▼

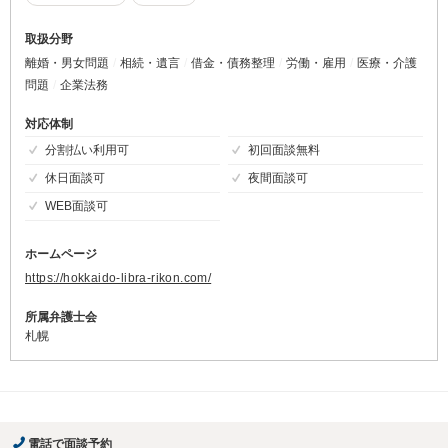
取扱分野
離婚・男女問題
相続・遺言
借金・債務整理
労働・雇用
医療・介護
問題
企業法務
対応体制
分割払い利用可
初回面談無料
休日面談可
夜間面談可
WEB面談可
ホームページ
https://hokkaido-libra-rikon.com/
所属弁護士会
札幌
電話で面談予約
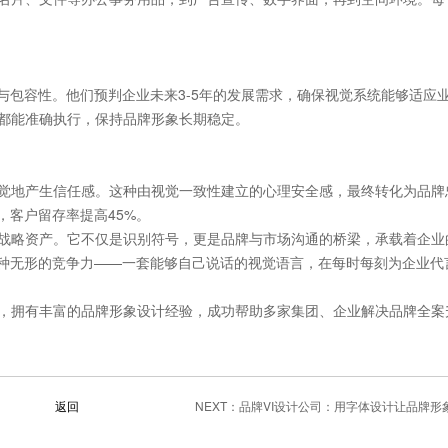
与包容性。他们预判企业未来3-5年的发展需求，确保视觉系统能够适应
都能准确执行，保持品牌形象长期稳定。
觉地产生信任感。这种由视觉一致性建立的心理安全感，最终转化为品牌
，客户留存率提高45%。
战略资产。它不仅是识别符号，更是品牌与市场沟通的桥梁，承载着企业
一种无形的竞争力——一套能够自己说话的视觉语言，在每时每刻为企业代
，拥有丰富的品牌形象设计经验，成功帮助多家集团、企业解决品牌全案
返回
NEXT：
品牌VI设计公司：用字体设计让品牌形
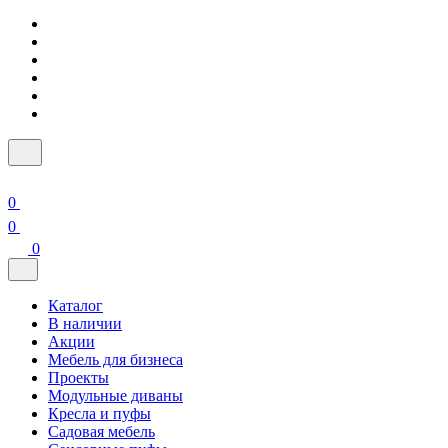
0
0
0
Каталог
В наличии
Акции
Мебель для бизнеса
Проекты
Модульные диваны
Кресла и пуфы
Садовая мебель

▲

Revise the text of all the entries above, replacing every occurrence of "面談" with "相談" and leaving everything else unchanged. Omit the pictures from your answer.

取扱分野
離婚・男女問題
相続・遺言
借金・債務整理
労働・雇用
医療・介護
問題
企業法務
対応体制
分割払い利用可
初回相談無料
休日相談可
夜間相談可
WEB相談可
ホームページ
https://hokkaido-libra-rikon.com/
所属弁護士会
札幌
電話で相談予約
与包容性。他们预判企业未来3-5年的发展需求，确保视觉系统能够适应
都能准确执行，保持品牌形象长期稳定。
觉地产生信任感。这种由视觉一致性建立的心理安全感，最终转化为品牌
，客户留存率提高45%。
战略资产。它不仅是识别符号，更是品牌与市场沟通的桥梁，承载着企业
一种无形的竞争力——一套能够自己说话的视觉语言，在每时每刻为企业代
，拥有丰富的品牌形象设计经验，成功帮助多家集团、企业解决品牌全案
返回
NEXT：
品牌VI设计公司：用字体设计让品牌形
0
0
0
Каталог
В наличии
Акции
Мебель для бизнеса
Проекты
Модульные диваны
Кресла и пуфы
Садовая мебель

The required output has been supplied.